Chapter 7: How to Have Happiness is about my fierce determination to grieve as mindfully, adventurously, and joyfully as John and I had done our best to live. What is your experience with travelling through grief along paths leading to healing, health, and joyful living?

Chapter 8: Holding Grief in the Light shares some of my stories of continuing my loving bonds with John by creatively and mindfully studying light. Most faith communities and most spiritual people associate light with hope and transformation. What does spiritual light mean to you? What does it mean to you to hold grief in the light?

Chapter 9: Re-Orbiting describes my decision to attempt to bring my off-kilter life back into balance by physically travelling the world to reunite with the people and places I love. What are your true stories about pilgrimages, voyages of discovery, or other lived experiences that have helped you re-balance your life after the death of a loved one?

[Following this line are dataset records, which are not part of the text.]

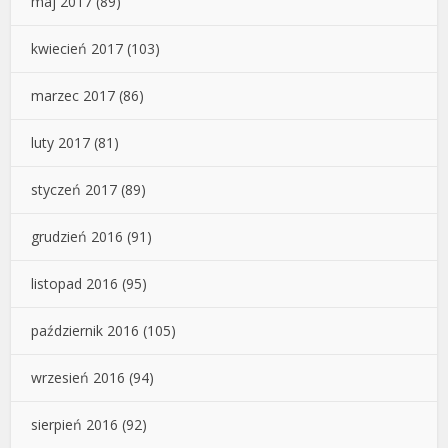
maj 2017
(89)
kwiecień 2017
(103)
marzec 2017
(86)
luty 2017
(81)
styczeń 2017
(89)
grudzień 2016
(91)
listopad 2016
(95)
październik 2016
(105)
wrzesień 2016
(94)
sierpień 2016
(92)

Chapter 10: Requiem expands the concept of Continuing Loving Bonds to include our relationships with our beloved Earth community as well as our human family. What are your experiences with and insights into continuing loving bonds with places, wildlife, pets, and other “more than human” sentient beings?

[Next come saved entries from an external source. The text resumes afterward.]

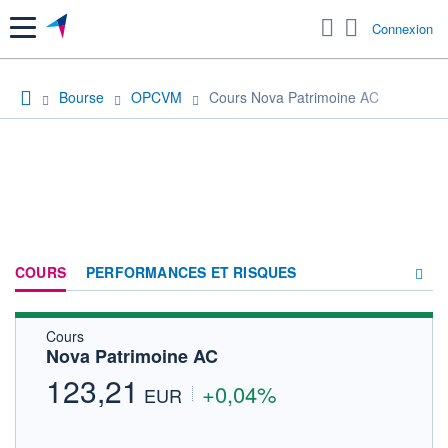
Menu
Connexion
Bourse
OPCVM
Cours Nova Patrimoine AC
COURS
PERFORMANCES ET RISQUES
Cours
COMPOSITION
Nova Patrimoine AC
ACTUALITÉS
123,21
+0,04%
EUR
FORUM
HISTORIQUE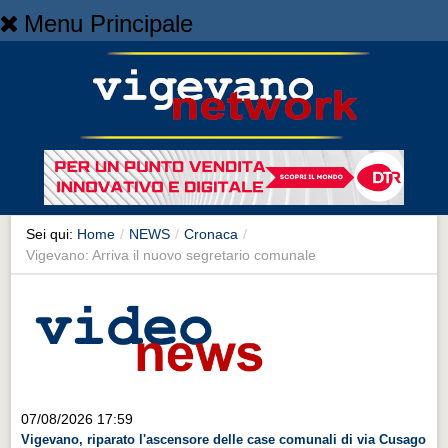
Menu Principale
Home
Home
NEWS
NEWS
Cronaca
Cronaca
Sei qui:
Home
/
NEWS
/
Cronaca
/
Vigevano: Arriva il nuovo segretario comunale
Artes et Artificia
Artes et Artificia
Sport
Sport
Territorio
07/08/2026 17:59
Territorio
Vigevano, riparato l'ascensore delle case comunali di via Cusago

Chapter 11: Let Your Love Flow is about bringing my life into balance by finding a new orbit around John’s spiritual presence and re-orbiting around the unconditional love I gave to and received from all the people, places, and living beings in my circles of love. What are your understandings and insights into love as the gravity for our hearts, souls, and consciousness? How does love hold everything in your life together?

Chapter 12: Love Can Build a Bridge is a retelling of my journey through grief in the form of a heroic odyssey. I invite you to consider your stories of accompaniment, death care, and bereavement as the heroic journeys they have been. Perhaps you could retell one or more of your true stories in the form of a heroic odyssey.

Afterword: Cautionary Tales highlights the reality that bereavement is a time of extreme vulnerability. We all need to be cautious, skeptical, and aware of the scoundrels in our midst. What are your cautionary tales that may help us keep our minds, hearts, and spirits open while building a healthy protective shield of strong, skeptical (but not cynical) boundaries?